Exercise -
Rewrite the data below with every "pose" changed to "camera" and all other text left unchanged. Leave the pictures out of your answer.

Data records -
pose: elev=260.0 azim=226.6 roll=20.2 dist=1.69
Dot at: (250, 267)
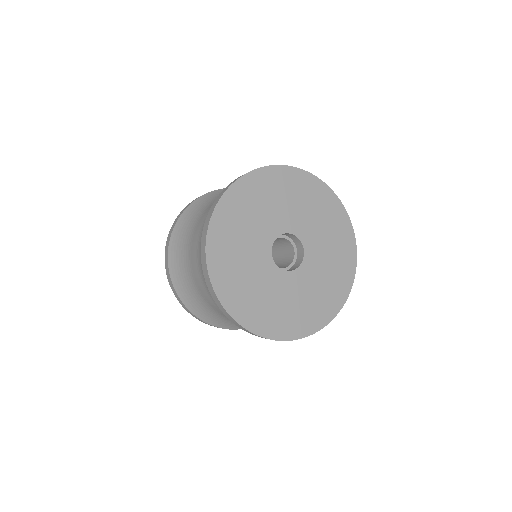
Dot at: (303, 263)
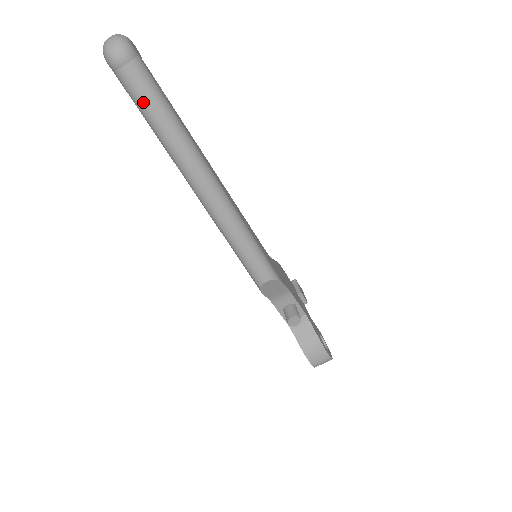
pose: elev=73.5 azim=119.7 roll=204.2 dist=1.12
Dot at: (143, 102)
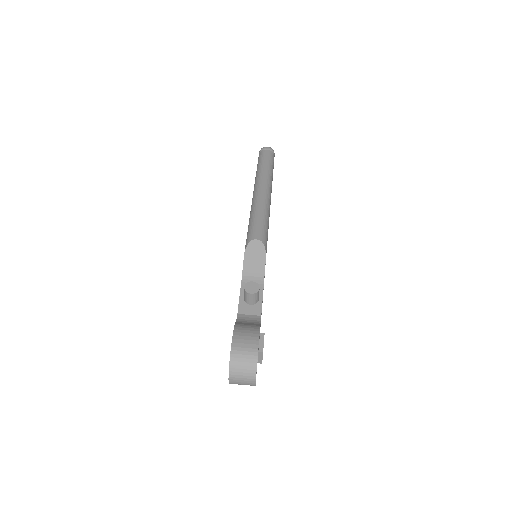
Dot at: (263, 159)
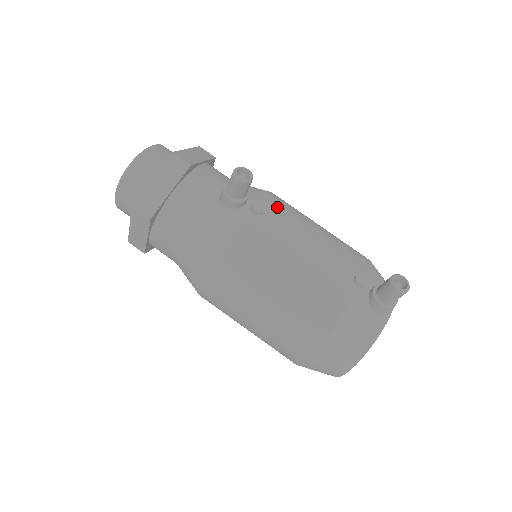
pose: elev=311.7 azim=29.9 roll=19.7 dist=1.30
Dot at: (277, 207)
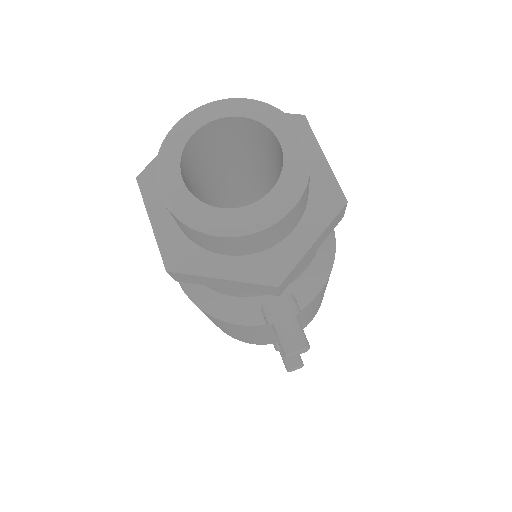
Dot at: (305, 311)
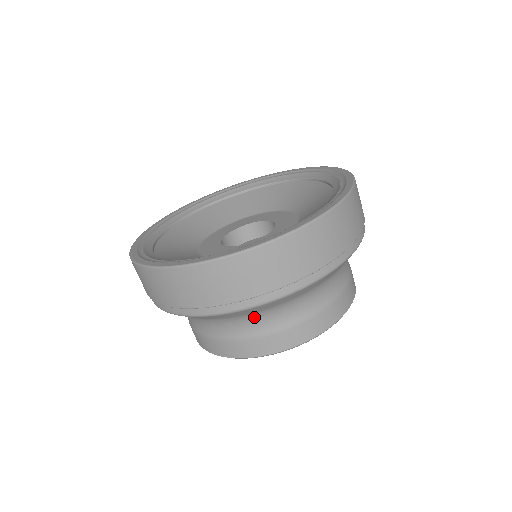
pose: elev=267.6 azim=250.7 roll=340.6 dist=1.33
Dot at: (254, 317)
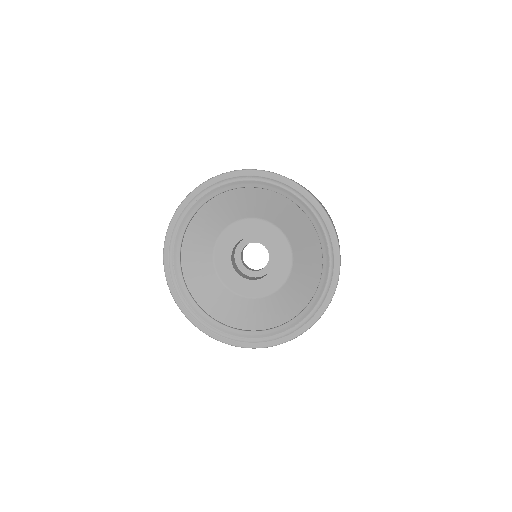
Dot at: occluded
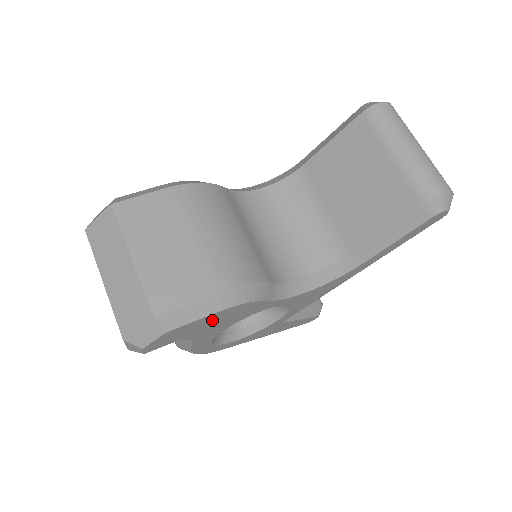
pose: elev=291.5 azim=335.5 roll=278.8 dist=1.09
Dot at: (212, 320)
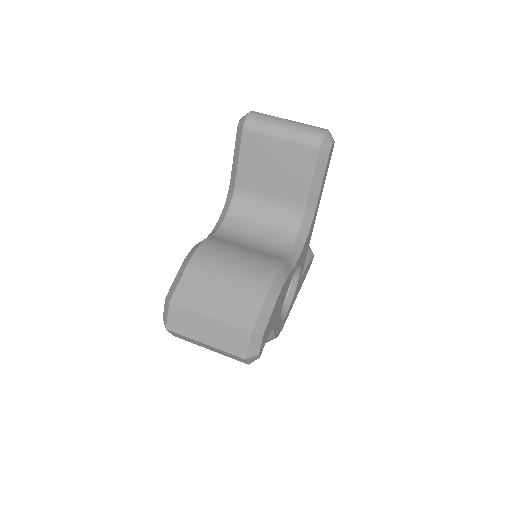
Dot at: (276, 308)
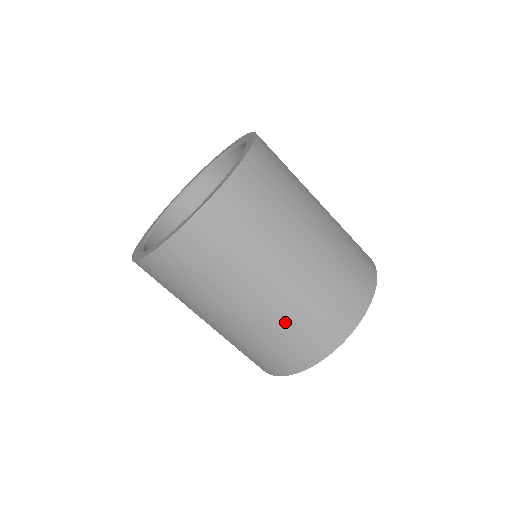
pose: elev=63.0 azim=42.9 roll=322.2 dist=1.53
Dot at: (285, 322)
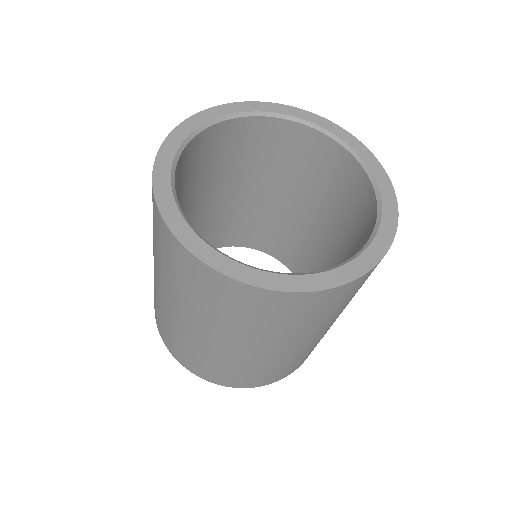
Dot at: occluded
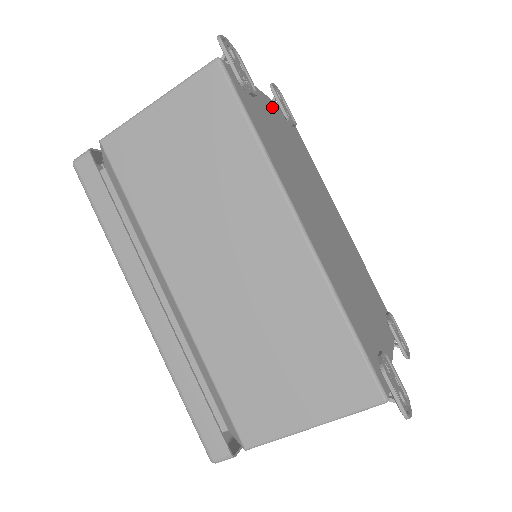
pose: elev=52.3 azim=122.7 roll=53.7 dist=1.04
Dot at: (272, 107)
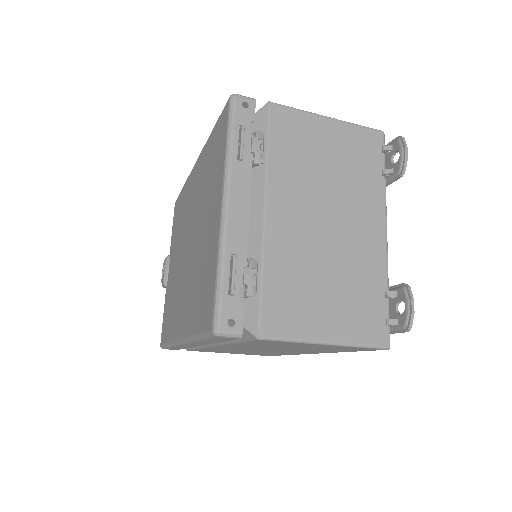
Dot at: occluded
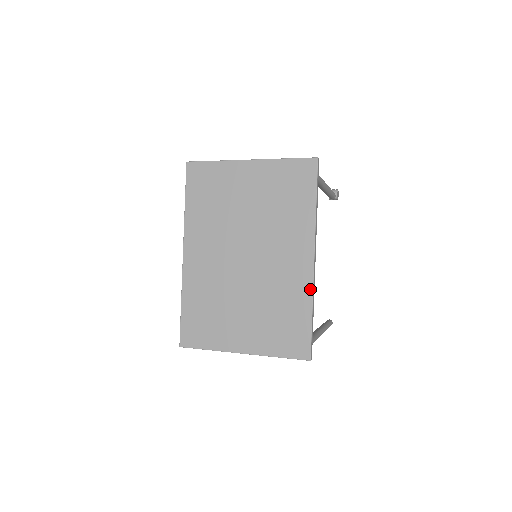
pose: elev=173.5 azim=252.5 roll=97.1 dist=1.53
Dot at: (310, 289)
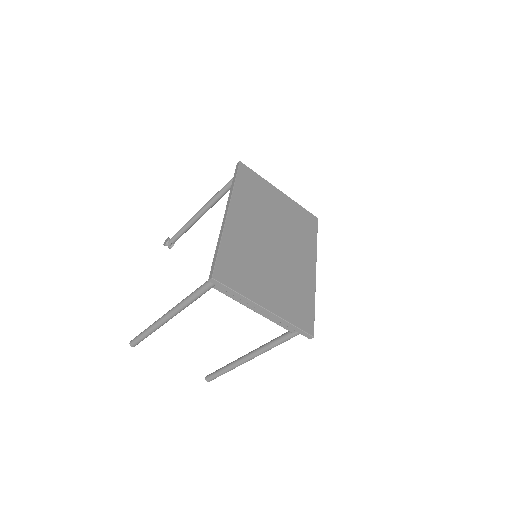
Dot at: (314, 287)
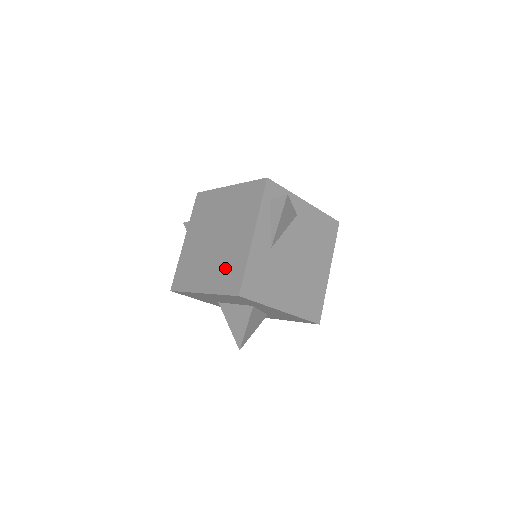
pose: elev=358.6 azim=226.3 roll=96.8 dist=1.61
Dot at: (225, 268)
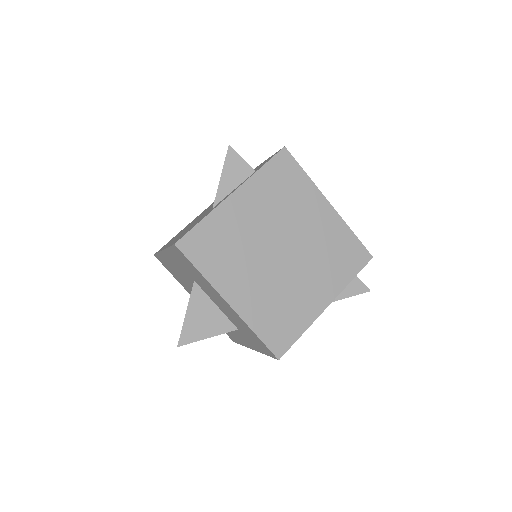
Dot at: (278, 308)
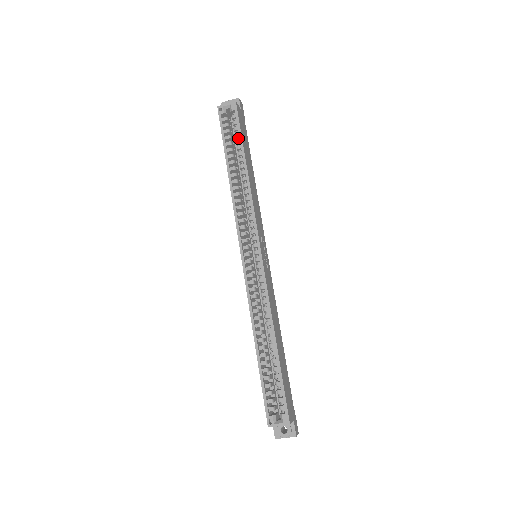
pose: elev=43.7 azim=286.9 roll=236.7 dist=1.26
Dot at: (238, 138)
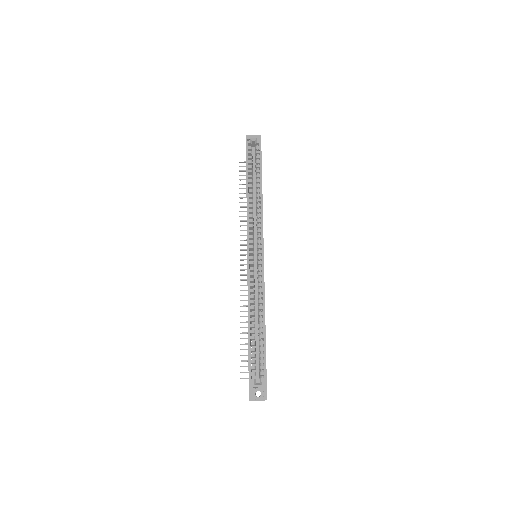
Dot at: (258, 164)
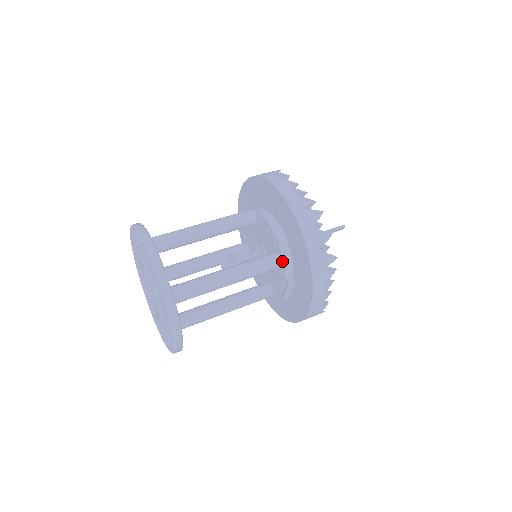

Finished answer -
camera: elev=260.0 azim=226.6 roll=20.2 dist=1.69
Dot at: (250, 267)
Dot at: (303, 263)
camera: elev=73.5 azim=119.7 roll=204.2 dist=1.12
Dot at: (143, 102)
Dot at: (263, 159)
camera: elev=311.7 azim=29.9 roll=19.7 dist=1.30
Dot at: (277, 207)
Dot at: (305, 311)
camera: elev=267.6 azim=250.7 roll=340.6 dist=1.33
Dot at: (254, 317)
Dot at: occluded
camera: elev=291.5 azim=335.5 roll=278.8 dist=1.09
Dot at: (212, 320)
Dot at: (276, 308)
camera: elev=63.0 azim=42.9 roll=322.2 dist=1.53
Dot at: (285, 322)
Dot at: occluded
camera: elev=52.3 azim=122.7 roll=53.7 dist=1.04
Dot at: (272, 107)
Dot at: occluded
camera: elev=173.5 azim=252.5 roll=97.1 dist=1.53
Dot at: (310, 289)
Dot at: (314, 287)
camera: elev=358.6 azim=226.3 roll=96.8 dist=1.61
Dot at: (225, 268)
Dot at: (278, 308)
camera: elev=43.7 azim=286.9 roll=236.7 dist=1.26
Dot at: (238, 138)
Dot at: (258, 164)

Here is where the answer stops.